Fig. 37.—Ferns restored. 1 and 2. Arborescent Ferns. 3 and 4. Herbaceous Ferns.

The monuments of this era of profuse vegetation reveal themselves in the precious Coal-measures of England and Scotland. These give us some idea of the rich verdure which covered the surface of the earth, newly risen from the bosom of its parent waves. It was the paradise of terrestrial vegetation. The grand Sigillaria, the Stigmaria, and other fern-like plants, were especially typical of this age, and formed the woods, which were left to grow undisturbed; for as yet no living Mammals seem to have appeared; everything indicates a uniformly warm, humid temperature, the only climate in which the gigantic ferns of the Coal-measures could have attained their magnitude. In [Fig. 37] the reader has a restoration of the arborescent and herbaceous Ferns of the period. Conifers have been found of this period with concentric rings, but these rings are more slightly marked than in existing trees of the same family, from which it is reasonable to assume that the seasonal changes were less marked than they are with us.

Everything announces that the time occupied in the deposition of the Carboniferous Limestone was one of vast duration. Professor Phillips calculates that, at the ordinary rate of progress, it would require 122,400 years to produce only sixty feet of coal. Geologists believe, moreover, that the upper coal-measures, where bed has been deposited upon bed, for ages upon ages, were accumulated under conditions of comparative tranquillity, but that the end of this period was marked by violent convulsions—by ruptures of the terrestrial crust, when the carboniferous rocks were upturned, contorted, dislocated by faults, and subsequently partially denuded, and thus appear now in depressions or basin-shaped concavities; and that upon this deranged and disturbed foundation a fourth geological system, called Permian, was constructed.

The fundamental character of the period we are about to study is the immense development of a vegetation which then covered much of the globe. The great thickness of the rocks which now represent the period in question, the variety of changes which are observed in these rocks wherever they are met with, lead to the conclusion that this phase in the Earth’s history involved a long succession of time.

Coal, as we shall find, is composed of the mineralised remains of the vegetation which flourished in remote ages of the world. Buried under an enormous thickness of rocks, it has been preserved to our days, after being modified in its inward nature and external aspect. Having lost a portion of its elementary constituents, it has become transformed into a species of carbon, impregnated with those bituminous substances which are the ordinary products of the slow decomposition of vegetable matter.

Thus, coal, which supplies our manufactures and our furnaces, which is the fundamental agent of our productive and economic industry—the coal which warms our houses and furnishes the gas which lights our streets and dwellings—is the substance of the plants which formed the forests, the vegetation, and the marshes of the ancient world, at a period too distant for human chronology to calculate with anything like precision. We shall not say—with some persons, who believe that all in Nature was made with reference to man, and who thus form a very imperfect idea of the vast immensity of creation—that the vegetables of the ancient world have lived and multiplied only, some day, to prepare for man the agents of his economic and industrial occupations. We shall rather direct the attention of our young readers to the powers of modern science, which can thus, after such a prodigious interval of time, trace the precise origin, and state with the utmost exactness, the genera and species of plants, of which there are now no identical representatives existing on the face of the earth.

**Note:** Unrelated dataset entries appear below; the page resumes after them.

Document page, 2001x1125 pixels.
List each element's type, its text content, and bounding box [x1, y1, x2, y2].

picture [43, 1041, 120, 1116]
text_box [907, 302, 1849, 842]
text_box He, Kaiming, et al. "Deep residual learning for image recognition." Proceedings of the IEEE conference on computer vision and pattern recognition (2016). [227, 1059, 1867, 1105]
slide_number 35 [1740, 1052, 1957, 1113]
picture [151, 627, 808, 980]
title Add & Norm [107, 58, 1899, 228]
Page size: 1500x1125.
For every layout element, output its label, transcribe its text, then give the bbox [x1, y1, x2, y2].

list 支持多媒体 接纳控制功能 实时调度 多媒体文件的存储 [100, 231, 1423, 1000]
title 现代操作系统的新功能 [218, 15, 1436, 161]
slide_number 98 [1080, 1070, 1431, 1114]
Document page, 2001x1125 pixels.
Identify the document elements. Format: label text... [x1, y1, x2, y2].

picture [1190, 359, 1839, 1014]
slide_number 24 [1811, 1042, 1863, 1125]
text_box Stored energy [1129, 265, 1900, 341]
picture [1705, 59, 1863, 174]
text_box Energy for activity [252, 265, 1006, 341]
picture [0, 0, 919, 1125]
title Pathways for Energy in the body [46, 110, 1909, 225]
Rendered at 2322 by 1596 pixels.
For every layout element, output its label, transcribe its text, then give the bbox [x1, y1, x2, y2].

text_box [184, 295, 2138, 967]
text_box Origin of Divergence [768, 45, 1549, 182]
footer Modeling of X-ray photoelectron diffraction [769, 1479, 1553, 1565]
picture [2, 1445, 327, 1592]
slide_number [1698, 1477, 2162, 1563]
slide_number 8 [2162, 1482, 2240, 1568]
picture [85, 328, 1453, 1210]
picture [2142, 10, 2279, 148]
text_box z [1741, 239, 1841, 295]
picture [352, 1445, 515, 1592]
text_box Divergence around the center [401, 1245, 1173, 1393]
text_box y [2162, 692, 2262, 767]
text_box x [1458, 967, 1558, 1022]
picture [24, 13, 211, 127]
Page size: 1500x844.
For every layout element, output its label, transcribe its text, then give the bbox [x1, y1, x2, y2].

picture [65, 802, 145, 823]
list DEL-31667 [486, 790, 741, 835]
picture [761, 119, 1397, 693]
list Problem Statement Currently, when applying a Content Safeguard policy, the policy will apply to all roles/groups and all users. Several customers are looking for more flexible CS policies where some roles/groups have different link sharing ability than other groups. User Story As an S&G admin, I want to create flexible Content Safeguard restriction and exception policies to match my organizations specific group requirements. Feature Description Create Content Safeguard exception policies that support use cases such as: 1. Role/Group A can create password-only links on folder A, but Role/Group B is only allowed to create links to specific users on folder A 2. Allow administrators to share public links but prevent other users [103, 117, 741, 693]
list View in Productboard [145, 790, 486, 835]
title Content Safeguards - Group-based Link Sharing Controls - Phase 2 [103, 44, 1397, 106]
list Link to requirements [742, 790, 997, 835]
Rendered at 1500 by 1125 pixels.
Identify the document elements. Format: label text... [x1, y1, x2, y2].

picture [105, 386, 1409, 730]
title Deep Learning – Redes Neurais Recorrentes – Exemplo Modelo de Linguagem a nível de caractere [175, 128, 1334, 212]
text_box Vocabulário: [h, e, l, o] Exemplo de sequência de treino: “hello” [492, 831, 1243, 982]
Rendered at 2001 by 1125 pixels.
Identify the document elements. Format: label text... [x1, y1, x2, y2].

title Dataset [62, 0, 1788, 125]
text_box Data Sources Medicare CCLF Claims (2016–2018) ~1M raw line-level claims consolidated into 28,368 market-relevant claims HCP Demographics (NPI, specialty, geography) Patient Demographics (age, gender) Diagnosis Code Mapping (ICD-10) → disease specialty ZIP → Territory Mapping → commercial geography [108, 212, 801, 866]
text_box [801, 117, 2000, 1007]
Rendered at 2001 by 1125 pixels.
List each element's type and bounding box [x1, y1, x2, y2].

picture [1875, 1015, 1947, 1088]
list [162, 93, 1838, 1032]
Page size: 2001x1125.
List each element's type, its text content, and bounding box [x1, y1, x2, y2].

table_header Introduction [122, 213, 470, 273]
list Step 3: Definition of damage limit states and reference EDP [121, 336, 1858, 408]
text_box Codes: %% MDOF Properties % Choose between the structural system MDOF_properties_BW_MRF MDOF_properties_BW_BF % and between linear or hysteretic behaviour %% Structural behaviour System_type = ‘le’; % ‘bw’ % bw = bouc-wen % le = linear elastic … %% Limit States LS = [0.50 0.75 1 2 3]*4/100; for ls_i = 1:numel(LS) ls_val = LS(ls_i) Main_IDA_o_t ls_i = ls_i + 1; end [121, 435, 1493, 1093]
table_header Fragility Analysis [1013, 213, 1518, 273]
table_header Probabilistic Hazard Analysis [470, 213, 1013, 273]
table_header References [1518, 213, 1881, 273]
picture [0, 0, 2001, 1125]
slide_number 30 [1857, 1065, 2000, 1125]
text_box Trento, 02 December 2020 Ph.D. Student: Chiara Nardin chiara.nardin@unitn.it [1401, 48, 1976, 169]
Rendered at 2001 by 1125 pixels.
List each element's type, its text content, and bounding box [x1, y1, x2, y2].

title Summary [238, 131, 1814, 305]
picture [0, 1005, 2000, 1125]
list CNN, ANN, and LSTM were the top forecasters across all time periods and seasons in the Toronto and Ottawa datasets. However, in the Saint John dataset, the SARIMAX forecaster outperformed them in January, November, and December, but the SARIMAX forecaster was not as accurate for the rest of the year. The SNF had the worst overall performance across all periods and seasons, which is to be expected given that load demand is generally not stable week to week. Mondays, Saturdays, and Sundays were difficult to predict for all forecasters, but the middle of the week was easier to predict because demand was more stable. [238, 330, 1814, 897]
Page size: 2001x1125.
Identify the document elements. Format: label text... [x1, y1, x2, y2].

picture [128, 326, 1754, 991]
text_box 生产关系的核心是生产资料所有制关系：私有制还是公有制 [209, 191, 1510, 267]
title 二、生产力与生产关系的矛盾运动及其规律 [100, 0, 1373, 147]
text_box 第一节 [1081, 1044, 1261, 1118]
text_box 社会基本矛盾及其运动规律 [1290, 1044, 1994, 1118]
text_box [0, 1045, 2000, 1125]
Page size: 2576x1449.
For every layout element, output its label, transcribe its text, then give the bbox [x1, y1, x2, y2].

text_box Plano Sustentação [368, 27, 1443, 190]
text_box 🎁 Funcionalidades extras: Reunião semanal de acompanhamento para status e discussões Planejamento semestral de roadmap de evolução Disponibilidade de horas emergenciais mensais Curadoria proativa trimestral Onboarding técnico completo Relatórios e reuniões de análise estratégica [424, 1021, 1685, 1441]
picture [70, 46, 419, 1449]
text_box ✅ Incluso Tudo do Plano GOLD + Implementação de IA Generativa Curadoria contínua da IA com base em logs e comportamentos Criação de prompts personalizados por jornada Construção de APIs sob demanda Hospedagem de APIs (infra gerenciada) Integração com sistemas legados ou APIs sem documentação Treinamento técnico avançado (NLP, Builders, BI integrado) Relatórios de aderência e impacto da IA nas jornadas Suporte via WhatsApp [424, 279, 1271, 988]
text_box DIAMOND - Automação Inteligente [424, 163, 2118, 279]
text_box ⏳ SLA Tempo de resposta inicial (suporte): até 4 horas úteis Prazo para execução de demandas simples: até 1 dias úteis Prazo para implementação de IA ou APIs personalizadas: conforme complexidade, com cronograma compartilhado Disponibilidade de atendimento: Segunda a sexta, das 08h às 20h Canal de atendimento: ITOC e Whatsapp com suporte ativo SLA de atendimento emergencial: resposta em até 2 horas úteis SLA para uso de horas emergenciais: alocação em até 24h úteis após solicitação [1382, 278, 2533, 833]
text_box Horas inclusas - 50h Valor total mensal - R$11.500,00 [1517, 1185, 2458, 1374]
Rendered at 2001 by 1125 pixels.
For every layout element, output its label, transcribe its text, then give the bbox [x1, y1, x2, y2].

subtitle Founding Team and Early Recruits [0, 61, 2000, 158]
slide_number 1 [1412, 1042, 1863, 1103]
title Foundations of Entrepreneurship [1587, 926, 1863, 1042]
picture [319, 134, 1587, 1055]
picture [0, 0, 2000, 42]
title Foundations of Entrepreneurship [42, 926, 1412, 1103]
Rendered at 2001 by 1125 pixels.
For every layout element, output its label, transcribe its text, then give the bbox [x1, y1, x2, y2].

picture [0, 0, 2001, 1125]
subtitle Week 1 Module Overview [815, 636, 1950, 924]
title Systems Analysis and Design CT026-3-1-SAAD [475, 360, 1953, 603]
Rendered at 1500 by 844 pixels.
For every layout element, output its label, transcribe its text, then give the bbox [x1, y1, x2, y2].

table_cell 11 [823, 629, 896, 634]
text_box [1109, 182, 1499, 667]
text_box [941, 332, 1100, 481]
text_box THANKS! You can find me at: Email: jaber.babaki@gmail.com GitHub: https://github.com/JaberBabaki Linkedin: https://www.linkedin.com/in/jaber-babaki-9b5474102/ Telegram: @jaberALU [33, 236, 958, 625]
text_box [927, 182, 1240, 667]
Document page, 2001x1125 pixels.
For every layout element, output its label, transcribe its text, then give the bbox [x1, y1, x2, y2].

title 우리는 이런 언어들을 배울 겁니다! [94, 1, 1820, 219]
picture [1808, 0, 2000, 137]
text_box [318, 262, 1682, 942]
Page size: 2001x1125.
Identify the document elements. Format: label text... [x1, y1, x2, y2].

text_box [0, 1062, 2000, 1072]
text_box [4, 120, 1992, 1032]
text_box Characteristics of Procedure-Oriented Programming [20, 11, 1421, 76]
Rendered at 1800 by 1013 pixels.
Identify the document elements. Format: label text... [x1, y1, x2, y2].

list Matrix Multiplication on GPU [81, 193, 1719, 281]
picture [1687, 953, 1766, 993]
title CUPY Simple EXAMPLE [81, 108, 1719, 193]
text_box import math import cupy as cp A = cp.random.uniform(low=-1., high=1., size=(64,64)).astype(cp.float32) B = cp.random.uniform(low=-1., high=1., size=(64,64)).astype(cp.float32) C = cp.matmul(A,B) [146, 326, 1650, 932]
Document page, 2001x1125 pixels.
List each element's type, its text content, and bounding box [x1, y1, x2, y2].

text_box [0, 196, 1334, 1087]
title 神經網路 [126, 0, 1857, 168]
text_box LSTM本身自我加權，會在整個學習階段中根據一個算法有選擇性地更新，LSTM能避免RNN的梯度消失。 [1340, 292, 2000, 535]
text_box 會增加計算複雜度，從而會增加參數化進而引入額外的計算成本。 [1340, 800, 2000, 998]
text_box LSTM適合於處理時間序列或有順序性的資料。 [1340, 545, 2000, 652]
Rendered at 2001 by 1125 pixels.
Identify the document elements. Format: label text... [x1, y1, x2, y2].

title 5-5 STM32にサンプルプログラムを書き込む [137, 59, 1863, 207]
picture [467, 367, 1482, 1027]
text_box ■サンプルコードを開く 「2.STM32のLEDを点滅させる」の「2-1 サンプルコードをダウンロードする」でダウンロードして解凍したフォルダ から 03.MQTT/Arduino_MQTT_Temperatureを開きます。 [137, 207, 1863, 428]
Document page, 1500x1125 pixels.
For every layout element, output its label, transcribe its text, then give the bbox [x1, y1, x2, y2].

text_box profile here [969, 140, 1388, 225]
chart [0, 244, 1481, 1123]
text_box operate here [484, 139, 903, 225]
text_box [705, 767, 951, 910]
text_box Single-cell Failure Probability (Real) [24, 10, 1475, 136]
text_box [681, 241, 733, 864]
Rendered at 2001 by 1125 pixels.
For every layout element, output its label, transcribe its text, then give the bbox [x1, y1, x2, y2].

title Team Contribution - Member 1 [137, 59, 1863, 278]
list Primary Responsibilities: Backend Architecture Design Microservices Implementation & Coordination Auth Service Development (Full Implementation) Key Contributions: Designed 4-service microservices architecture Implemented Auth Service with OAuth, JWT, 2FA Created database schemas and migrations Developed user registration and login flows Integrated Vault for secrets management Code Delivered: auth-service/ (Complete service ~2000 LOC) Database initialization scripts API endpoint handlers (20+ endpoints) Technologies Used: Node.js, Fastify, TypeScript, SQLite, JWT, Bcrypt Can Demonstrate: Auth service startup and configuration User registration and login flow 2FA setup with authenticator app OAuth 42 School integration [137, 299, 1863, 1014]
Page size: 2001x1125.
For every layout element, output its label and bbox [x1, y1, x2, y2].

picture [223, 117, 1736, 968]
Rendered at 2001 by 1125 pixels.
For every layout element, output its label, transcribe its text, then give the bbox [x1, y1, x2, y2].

Let us pause for a moment, and consider the general characters which belonged to our planet during the Carboniferous period. Heat—though not necessarily excessive heat—and extreme humidity were then the attributes of its atmosphere. The modern allies of the species which formed its vegetation are now only found under the burning latitudes of the tropics; and the enormous dimensions in which we find them in the fossil state prove, on the other hand, that the atmosphere was saturated with moisture. Dr. Livingstone tells us that continual rains, added to intense heat, are the climatic characteristic of Equatorial Africa, where the vigorous and tufted vegetation flourishes which is so delightful to the eye.

It is a remarkable circumstance that conditions of equable and warm climate, combined with humidity, do not seem to have been limited to any one part of the globe, but the temperature of the whole globe seems to have been nearly the same in very different latitudes. From the Equatorial regions up to Melville Island, in the Arctic Ocean, where in our days eternal frost prevails—from Spitzbergen to the centre of Africa, the carboniferous flora is identically the same. When nearly the same plants are found in Greenland and Guinea; when the same species, now extinct, are met with of equal development at the equator as at the pole, we cannot but admit that at this epoch the temperature of the globe was nearly alike everywhere. What we now call climate was unknown in these geological times. There seems to have been then only one climate over the whole globe. It was at a subsequent period, that is, in later Tertiary times, that the cold began to make itself felt at the terrestrial poles. Whence, then, proceeded this general superficial warmth, which we now regard with so much surprise? It was a consequence of the greater or nearer influence of the interior heat of the globe. The earth was still so hot in itself, that the heat which reached it from the sun may have been inappreciable.